## PROBLEM STATEMENT
Print the lines that run from the line with "387 242 71.38" to the line with "325 189 6.46", keeping both end lines, exactly as they appear in the entries below, and nothing else.

## PROVIDED ENTRIES
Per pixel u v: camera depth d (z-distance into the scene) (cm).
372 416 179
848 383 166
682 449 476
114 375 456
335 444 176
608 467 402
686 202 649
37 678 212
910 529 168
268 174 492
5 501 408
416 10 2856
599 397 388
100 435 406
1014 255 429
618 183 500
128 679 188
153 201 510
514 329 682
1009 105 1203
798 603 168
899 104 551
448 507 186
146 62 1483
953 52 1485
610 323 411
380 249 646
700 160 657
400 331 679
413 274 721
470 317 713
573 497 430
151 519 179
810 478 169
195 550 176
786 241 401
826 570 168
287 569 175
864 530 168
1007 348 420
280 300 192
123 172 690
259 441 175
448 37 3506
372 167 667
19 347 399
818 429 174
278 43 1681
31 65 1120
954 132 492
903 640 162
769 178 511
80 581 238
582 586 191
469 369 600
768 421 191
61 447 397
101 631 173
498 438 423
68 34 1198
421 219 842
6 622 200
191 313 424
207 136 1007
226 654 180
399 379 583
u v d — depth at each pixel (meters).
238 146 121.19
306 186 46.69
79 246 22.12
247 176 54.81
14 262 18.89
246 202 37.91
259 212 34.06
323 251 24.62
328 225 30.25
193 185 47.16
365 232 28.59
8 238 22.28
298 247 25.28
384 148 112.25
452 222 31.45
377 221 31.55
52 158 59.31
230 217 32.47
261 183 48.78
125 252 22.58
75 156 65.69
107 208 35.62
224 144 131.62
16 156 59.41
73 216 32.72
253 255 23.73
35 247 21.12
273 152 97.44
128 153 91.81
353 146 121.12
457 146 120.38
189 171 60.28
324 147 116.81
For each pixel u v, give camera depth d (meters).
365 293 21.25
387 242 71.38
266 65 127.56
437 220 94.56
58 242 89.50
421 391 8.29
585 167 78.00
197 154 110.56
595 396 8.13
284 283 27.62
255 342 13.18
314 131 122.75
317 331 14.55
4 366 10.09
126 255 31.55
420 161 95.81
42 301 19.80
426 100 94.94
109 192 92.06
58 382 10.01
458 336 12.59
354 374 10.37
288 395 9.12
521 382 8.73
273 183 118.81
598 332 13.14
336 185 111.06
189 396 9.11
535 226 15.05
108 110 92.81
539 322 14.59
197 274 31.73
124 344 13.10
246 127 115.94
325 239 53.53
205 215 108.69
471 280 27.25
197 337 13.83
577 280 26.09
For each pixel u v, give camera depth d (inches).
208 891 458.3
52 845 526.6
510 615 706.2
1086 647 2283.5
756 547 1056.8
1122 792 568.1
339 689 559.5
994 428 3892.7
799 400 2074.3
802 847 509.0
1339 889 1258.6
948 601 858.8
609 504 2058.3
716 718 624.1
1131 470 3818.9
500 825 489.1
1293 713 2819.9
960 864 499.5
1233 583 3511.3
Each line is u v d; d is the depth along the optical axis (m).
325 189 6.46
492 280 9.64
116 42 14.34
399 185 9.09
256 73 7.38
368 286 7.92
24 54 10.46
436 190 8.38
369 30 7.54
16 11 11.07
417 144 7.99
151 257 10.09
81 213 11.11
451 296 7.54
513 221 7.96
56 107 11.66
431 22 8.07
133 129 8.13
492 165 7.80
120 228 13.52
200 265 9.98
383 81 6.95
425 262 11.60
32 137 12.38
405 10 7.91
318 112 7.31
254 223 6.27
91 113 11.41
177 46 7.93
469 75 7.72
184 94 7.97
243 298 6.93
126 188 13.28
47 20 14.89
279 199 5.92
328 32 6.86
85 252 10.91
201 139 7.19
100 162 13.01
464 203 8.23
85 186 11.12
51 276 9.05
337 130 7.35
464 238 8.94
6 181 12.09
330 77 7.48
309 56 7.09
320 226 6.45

## WRITTEN SOLUTION
387 242 71.38
266 65 127.56
437 220 94.56
58 242 89.50
421 391 8.29
585 167 78.00
197 154 110.56
595 396 8.13
284 283 27.62
255 342 13.18
314 131 122.75
317 331 14.55
4 366 10.09
126 255 31.55
420 161 95.81
42 301 19.80
426 100 94.94
109 192 92.06
58 382 10.01
458 336 12.59
354 374 10.37
288 395 9.12
521 382 8.73
273 183 118.81
598 332 13.14
336 185 111.06
189 396 9.11
535 226 15.05
108 110 92.81
539 322 14.59
197 274 31.73
124 344 13.10
246 127 115.94
325 239 53.53
205 215 108.69
471 280 27.25
197 337 13.83
577 280 26.09
For each pixel u v, give camera depth d (inches).
208 891 458.3
52 845 526.6
510 615 706.2
1086 647 2283.5
756 547 1056.8
1122 792 568.1
339 689 559.5
994 428 3892.7
799 400 2074.3
802 847 509.0
1339 889 1258.6
948 601 858.8
609 504 2058.3
716 718 624.1
1131 470 3818.9
500 825 489.1
1293 713 2819.9
960 864 499.5
1233 583 3511.3
Each line is u v d; d is the depth along the optical axis (m).
325 189 6.46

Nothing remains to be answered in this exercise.